[Dataset items]
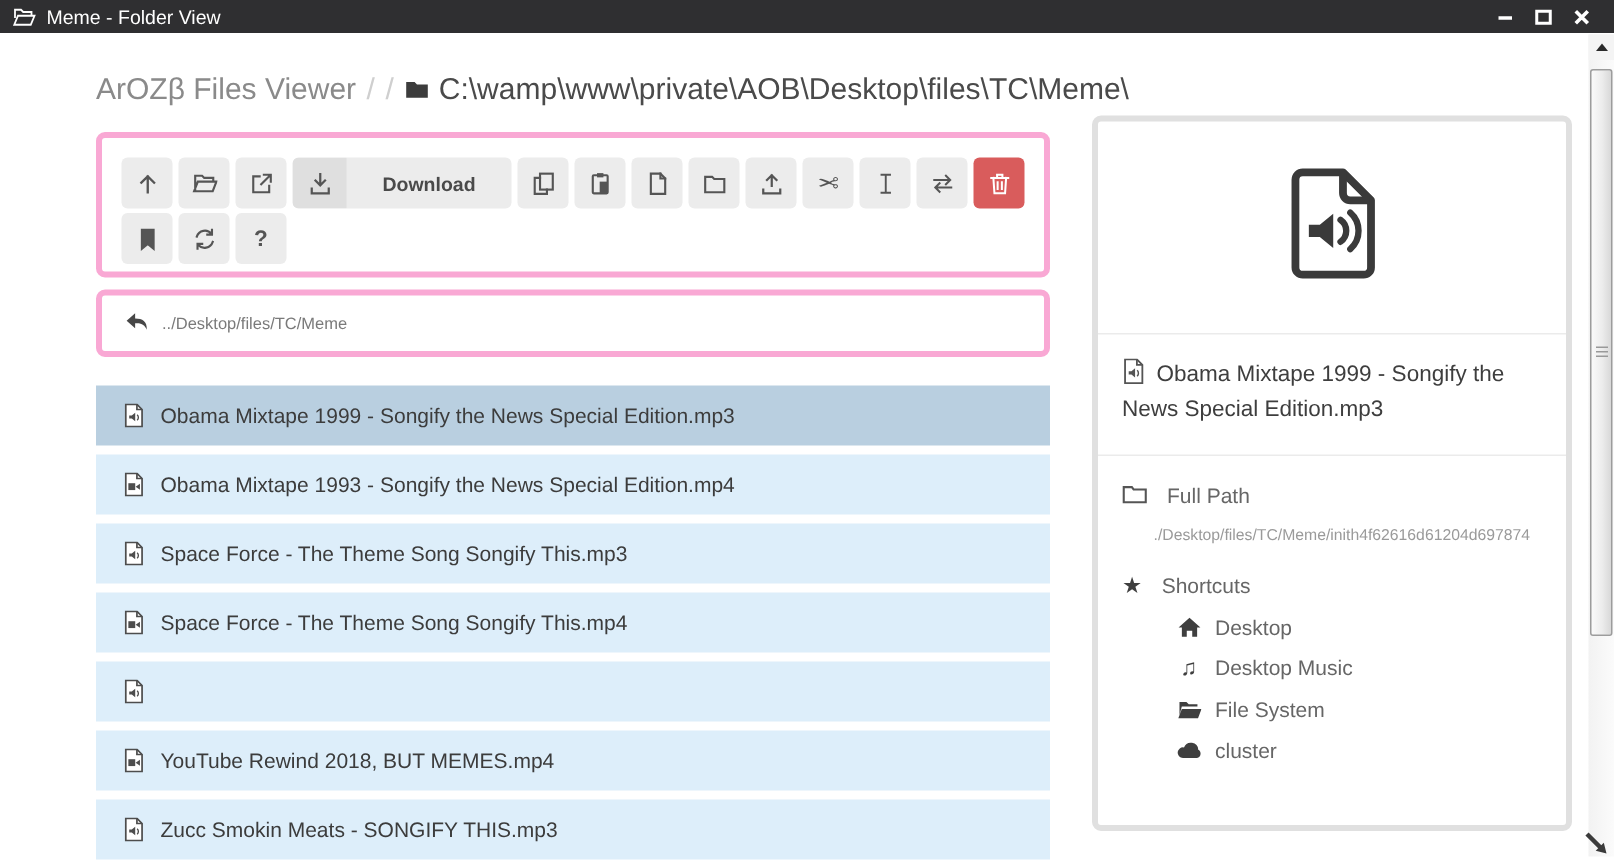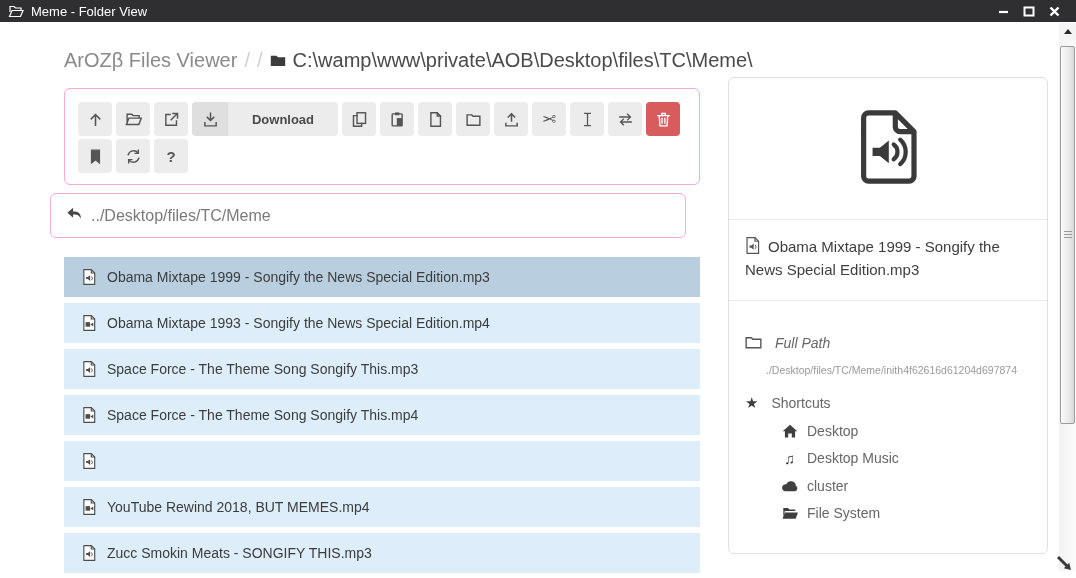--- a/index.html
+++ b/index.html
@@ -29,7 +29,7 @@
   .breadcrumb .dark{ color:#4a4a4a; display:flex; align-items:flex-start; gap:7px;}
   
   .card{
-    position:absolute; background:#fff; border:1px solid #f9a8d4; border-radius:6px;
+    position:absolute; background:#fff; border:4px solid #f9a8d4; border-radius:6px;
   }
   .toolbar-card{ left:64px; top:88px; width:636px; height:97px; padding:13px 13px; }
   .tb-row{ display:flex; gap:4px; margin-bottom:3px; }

__Aim of the task__. Drop the pictures and reproduce the rest of the data exactly.

__Written answer__.
--- a/index.html
+++ b/index.html
@@ -29,7 +29,7 @@
   .breadcrumb .dark{ color:#4a4a4a; display:flex; align-items:flex-start; gap:7px;}
   
   .card{
-    position:absolute; background:#fff; border:1px solid #f9a8d4; border-radius:6px;
+    position:absolute; background:#fff; border:4px solid #f9a8d4; border-radius:6px;
   }
   .toolbar-card{ left:64px; top:88px; width:636px; height:97px; padding:13px 13px; }
   .tb-row{ display:flex; gap:4px; margin-bottom:3px; }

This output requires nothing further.